╭──
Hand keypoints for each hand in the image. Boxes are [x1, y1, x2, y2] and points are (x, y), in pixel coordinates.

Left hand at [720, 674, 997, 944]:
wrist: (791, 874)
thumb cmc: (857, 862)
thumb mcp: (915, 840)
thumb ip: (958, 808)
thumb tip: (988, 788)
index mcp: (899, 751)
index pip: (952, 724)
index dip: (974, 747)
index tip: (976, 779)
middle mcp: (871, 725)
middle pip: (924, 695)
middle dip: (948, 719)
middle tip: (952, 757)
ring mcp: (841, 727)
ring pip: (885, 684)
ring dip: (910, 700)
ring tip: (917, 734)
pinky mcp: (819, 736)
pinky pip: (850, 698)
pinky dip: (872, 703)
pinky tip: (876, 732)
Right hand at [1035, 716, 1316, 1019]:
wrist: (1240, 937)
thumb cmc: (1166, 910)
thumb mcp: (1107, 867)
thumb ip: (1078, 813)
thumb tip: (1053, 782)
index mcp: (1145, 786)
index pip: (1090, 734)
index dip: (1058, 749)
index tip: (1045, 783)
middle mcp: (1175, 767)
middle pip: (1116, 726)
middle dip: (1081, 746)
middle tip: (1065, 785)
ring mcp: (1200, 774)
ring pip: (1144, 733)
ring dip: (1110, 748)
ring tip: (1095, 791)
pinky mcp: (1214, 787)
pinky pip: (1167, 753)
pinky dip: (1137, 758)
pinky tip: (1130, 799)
╰──
╭──
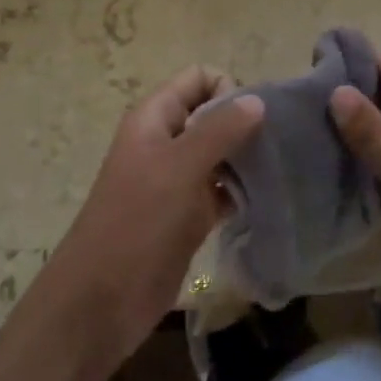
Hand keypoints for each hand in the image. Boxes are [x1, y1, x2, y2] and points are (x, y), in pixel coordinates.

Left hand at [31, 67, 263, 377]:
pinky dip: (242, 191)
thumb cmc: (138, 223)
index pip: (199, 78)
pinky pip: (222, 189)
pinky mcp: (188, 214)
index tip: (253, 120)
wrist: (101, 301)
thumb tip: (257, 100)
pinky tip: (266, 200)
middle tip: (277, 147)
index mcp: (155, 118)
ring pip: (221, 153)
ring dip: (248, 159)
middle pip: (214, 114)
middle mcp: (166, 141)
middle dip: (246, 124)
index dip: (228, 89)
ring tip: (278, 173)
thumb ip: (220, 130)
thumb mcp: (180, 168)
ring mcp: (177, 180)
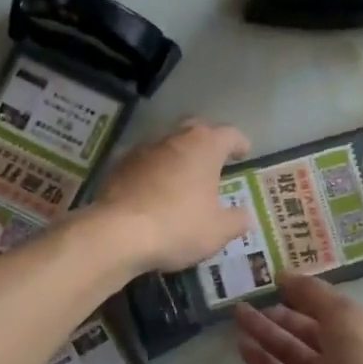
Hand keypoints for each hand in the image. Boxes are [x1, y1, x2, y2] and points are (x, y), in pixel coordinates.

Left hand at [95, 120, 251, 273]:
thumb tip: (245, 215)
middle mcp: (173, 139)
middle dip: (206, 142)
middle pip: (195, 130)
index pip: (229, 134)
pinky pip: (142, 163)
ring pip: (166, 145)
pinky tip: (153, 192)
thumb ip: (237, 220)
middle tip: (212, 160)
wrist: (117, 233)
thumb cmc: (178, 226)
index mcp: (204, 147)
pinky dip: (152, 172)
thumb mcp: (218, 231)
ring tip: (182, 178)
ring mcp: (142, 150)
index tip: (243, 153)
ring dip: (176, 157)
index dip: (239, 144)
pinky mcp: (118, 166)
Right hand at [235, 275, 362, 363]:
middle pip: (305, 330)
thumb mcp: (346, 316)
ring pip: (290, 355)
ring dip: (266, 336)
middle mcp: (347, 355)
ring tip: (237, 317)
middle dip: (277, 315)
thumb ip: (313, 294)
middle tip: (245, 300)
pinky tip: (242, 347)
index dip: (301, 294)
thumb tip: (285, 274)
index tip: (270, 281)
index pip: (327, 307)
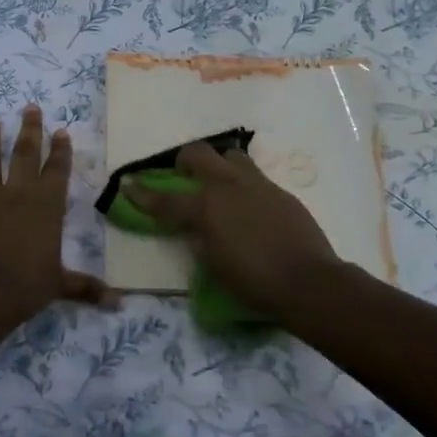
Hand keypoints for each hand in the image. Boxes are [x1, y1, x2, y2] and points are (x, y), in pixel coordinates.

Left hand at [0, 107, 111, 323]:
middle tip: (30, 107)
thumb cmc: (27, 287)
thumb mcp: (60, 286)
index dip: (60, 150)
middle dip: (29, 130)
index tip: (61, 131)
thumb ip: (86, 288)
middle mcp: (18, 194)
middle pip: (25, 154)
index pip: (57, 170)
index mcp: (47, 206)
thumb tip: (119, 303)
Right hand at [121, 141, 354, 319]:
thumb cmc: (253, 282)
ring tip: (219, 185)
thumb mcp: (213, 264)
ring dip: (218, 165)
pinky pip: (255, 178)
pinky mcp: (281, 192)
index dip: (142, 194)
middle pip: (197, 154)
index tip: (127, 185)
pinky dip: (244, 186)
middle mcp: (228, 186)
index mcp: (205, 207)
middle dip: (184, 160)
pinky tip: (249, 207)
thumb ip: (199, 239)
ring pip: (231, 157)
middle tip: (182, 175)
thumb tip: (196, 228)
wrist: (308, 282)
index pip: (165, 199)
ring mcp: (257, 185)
╰──
What to do
Would you please write out, exactly and with no other lines, the stretch of the listing above from the line containing "thumb mcp: (915, 840)" through the line containing "pinky tip: (1130, 799)"?

Answer for the task
thumb mcp: (915, 840)
thumb ip: (958, 808)
thumb tip: (988, 788)
index mcp: (899, 751)
index pip: (952, 724)
index dip: (974, 747)
index tip: (976, 779)
middle mcp: (871, 725)
middle pip: (924, 695)
middle dip: (948, 719)
middle tip: (952, 757)
ring mcp: (841, 727)
ring pip: (885, 684)
ring dip: (910, 700)
ring tip: (917, 734)
pinky mcp: (819, 736)
pinky pip: (850, 698)
pinky dip: (872, 703)
pinky tip: (876, 732)
Right hand at [1035, 716, 1316, 1019]:
wrist: (1240, 937)
thumb cmc: (1166, 910)
thumb mcp: (1107, 867)
thumb ip: (1078, 813)
thumb tip: (1053, 782)
index mcp: (1145, 786)
index pip: (1090, 734)
index dip: (1058, 749)
index tip: (1045, 783)
middle mcp: (1175, 767)
middle pip: (1116, 726)
middle dip: (1081, 746)
middle tip: (1065, 785)
ring mcp: (1200, 774)
ring pip: (1144, 733)
ring dip: (1110, 748)
ring tip: (1095, 791)
pinky mcp: (1214, 787)
pinky pip: (1167, 753)
pinky dip: (1137, 758)
pinky tip: (1130, 799)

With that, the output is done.